We will be collecting our repaired van next weekend and are planning to use it three nights during the half term break. We live in south Gloucestershire and are looking for a small site in Devon or Dorset next to the coast. We had a	bit of a mare at new year getting spectacularly stuck on grass so are looking for hard standing this time. I would be grateful for any suggestions.

Karen.


----------



## Drew (May 30, 2005)

Hi Karen, Just Google West Bay Camping, I'm sure you will find just what you are after.

Drew


----------



## Mrplodd (Mar 4, 2008)

One of the best on the South Coast, just outside Bridport.

https://highlandsendholidaypark.co.uk/

If you want sites around Weymouth PM me. If you do a Google search beware of Littlesea site, extortionate !!

Andy

(No connection to any)


----------



## Bornfree (Sep 25, 2017)

Thanks Drew and Andy. Both look super, though as its only a couple of weeks away west bay isn't open yet, but it will definitely be on the to do list. Highlands End looks like it fits the bill, right on the coast, I can feel the sea breeze already. 

Karen.


----------



## Mrplodd (Mar 4, 2008)

Let us know if you do go and how it went

Andy


----------



## Bornfree (Sep 25, 2017)

Will do.


----------



## Bornfree (Sep 25, 2017)

Thanks Andy and Drew for suggesting West Bay area. 

We managed to bag a prime spot at highlands bay camp site with uninterrupted sea views, I will try post a pic. Three days of glorious sunshine to wander along the beaches and cliff tops, just perfect. Enjoyed a superb late lunch at the three horseshoes at Burton Bradstock before a rapid hike back before losing the daylight. Another walk the next day was punctuated by a delicious lunch at the station cafe in West Bay. The camp site was very quiet which suited us, though the delightful bar and restaurant were fully open, as was the swimming pool, we took advantage of both. We loved West Bay, such an un-spoilt little place. It might just become a regular for a few days in February. Thanks once again.

Karen.


----------



## Mrplodd (Mar 4, 2008)

Karen

I am SO pleased you enjoyed your stay, and thanks for the update as to how it went. I sometimes wonder if I am getting complacent living where I do, and I then drive the coast road from Weymouth to West Bay, one of the most beautiful journeys possible, especially on a bright and early Sunday morning in the summer.
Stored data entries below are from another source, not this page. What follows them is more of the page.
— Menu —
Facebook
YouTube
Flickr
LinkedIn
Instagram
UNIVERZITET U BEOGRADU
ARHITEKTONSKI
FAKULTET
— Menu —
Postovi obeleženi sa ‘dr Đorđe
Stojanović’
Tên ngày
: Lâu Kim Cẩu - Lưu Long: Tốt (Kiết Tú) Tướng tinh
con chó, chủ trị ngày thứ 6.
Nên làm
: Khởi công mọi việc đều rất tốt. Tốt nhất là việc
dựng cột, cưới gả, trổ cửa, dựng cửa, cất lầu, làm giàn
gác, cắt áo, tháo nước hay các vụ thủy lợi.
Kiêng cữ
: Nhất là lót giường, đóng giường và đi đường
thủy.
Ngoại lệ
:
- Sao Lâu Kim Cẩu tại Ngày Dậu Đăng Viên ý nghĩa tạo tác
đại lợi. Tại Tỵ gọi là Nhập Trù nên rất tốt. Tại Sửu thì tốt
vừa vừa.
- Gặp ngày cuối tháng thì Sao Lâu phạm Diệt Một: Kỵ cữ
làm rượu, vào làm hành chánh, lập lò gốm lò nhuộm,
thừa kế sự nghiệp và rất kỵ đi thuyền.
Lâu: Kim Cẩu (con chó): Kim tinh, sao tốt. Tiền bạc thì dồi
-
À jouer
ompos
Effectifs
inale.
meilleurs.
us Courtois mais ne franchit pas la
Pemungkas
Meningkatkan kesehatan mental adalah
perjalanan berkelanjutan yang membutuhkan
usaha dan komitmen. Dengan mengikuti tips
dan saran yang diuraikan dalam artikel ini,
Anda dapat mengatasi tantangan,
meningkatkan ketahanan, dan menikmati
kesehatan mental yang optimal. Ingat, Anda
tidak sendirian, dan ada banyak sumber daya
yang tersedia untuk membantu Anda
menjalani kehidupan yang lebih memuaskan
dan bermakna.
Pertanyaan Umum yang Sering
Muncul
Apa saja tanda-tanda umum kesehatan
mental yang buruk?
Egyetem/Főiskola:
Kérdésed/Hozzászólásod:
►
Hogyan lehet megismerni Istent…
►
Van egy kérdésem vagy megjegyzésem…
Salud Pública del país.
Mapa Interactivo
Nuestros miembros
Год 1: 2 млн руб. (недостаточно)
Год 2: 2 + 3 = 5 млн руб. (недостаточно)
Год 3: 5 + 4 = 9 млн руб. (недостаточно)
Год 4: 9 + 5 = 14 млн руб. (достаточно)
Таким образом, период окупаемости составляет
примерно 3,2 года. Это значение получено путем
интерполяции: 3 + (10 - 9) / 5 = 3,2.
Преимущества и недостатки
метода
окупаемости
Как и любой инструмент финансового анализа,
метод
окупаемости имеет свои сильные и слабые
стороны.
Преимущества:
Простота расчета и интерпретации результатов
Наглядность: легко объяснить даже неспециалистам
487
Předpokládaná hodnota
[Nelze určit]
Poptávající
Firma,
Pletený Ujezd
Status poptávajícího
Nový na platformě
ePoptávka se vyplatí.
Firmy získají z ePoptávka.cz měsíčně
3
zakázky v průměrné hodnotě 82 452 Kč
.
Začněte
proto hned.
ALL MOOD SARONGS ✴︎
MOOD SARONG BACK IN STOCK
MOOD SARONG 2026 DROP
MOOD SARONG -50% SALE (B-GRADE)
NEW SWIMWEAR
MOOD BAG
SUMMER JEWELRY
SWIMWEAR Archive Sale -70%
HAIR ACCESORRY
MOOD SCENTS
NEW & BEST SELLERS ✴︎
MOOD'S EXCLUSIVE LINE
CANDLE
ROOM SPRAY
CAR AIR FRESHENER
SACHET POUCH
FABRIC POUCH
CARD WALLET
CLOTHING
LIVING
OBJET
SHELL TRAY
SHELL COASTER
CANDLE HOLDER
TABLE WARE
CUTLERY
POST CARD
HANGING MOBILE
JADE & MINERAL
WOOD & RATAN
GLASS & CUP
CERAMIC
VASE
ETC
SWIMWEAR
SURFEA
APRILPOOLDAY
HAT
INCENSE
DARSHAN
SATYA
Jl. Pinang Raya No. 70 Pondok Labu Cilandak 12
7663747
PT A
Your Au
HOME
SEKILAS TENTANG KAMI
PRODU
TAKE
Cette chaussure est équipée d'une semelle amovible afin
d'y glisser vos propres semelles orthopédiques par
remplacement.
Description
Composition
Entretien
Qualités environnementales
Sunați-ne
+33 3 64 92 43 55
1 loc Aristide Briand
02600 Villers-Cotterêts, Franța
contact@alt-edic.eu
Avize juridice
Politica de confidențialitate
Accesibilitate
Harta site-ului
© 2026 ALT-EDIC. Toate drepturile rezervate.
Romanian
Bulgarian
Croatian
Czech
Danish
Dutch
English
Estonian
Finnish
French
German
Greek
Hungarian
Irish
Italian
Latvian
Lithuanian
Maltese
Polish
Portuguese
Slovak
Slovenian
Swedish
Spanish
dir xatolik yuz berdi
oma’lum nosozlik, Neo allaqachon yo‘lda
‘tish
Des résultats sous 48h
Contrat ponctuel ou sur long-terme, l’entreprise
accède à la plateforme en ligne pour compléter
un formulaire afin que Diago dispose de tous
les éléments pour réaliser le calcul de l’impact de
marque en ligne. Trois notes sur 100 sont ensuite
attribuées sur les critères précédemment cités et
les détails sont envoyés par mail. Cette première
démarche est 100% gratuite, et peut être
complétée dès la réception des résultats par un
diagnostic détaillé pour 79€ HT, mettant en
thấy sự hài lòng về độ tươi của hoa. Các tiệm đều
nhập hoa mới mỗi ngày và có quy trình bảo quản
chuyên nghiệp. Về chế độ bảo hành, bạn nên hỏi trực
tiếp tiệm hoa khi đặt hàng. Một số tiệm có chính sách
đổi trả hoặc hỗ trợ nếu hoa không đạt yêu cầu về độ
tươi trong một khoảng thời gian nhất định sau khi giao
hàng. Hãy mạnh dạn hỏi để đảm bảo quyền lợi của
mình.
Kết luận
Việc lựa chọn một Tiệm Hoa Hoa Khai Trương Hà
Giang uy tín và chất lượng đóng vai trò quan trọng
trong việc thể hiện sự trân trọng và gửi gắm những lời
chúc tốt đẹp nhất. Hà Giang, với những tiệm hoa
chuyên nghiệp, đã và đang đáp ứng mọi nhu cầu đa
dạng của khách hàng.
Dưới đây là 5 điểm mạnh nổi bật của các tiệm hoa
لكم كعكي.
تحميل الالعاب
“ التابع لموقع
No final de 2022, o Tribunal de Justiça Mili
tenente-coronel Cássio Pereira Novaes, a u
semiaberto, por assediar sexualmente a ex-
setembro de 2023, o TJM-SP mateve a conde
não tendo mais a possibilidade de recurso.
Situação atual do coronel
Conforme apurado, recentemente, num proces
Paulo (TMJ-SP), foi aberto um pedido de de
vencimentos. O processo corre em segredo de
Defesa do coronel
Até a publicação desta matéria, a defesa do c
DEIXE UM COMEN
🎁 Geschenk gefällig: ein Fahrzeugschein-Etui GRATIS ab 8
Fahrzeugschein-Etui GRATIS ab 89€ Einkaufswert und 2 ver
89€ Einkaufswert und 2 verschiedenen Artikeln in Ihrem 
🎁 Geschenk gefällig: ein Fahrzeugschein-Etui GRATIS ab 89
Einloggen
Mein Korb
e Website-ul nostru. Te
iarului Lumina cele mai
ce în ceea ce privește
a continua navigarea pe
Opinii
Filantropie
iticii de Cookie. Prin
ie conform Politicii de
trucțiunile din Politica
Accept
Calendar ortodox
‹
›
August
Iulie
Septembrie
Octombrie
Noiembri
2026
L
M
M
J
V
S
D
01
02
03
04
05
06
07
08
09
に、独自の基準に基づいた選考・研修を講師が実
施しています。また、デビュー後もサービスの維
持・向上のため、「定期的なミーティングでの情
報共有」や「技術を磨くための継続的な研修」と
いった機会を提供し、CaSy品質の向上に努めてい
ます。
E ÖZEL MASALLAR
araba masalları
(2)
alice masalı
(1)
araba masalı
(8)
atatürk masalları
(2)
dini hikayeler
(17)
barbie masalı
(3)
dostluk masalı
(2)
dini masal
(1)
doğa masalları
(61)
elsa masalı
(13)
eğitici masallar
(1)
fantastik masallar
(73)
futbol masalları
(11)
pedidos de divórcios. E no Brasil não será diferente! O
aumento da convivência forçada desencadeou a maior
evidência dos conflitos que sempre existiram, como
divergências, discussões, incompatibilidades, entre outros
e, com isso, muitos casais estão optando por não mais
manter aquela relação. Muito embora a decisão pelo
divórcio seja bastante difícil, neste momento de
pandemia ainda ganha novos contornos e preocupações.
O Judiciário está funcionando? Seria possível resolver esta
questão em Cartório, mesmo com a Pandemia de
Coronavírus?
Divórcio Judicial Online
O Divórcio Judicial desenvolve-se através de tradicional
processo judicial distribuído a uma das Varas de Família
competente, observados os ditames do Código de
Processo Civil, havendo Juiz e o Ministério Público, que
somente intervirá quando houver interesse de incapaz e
Were you aware that West Bay was the location of the TV series Broadchurch? 

Andy


----------



## Devonboy (Nov 19, 2009)

Mrplodd said:


> Karen
> 
> Were you aware that West Bay was the location of the TV series Broadchurch?
> 
> Andy


And Harbour Lights with Nick Berry!


----------



## Bornfree (Sep 25, 2017)

Ah, it's quite the destination. I had heard about Broadchurch but not Harbour Lights.


----------



## GMJ (Jun 24, 2014)

Bornfree said:


> Thanks Andy and Drew for suggesting West Bay area.
> 
> We managed to bag a prime spot at *highlands bay* camp site with uninterrupted sea views, I will try post a pic. Three days of glorious sunshine to wander along the beaches and cliff tops, just perfect. Enjoyed a superb late lunch at the three horseshoes at Burton Bradstock before a rapid hike back before losing the daylight. Another walk the next day was punctuated by a delicious lunch at the station cafe in West Bay. The camp site was very quiet which suited us, though the delightful bar and restaurant were fully open, as was the swimming pool, we took advantage of both. We loved West Bay, such an un-spoilt little place. It might just become a regular for a few days in February. Thanks once again.
> 
> Karen.


Was it Highlands *End* or West *Bay* you stayed at in the end?

Graham :smile2:


----------



## Bornfree (Sep 25, 2017)

We stayed at Highlands End just a short walk from West Bay down the coastal path.


----------



## Bornfree (Sep 25, 2017)

Ah, I see my error now.....highlands bay?????


----------



## Drew (May 30, 2005)

I don't think it matters, you and your family had an enjoyable break in a magnificent part of the country. Please come again.


----------



## GMJ (Jun 24, 2014)

Drew said:


> I don't think it matters, you and your family had an enjoyable break in a magnificent part of the country. Please come again.


It does matter if anyone else want to go there Drew as they will now know which to go to...as it sounded quite nice (in fact both look nice on their websites)

Graham :smile2:


----------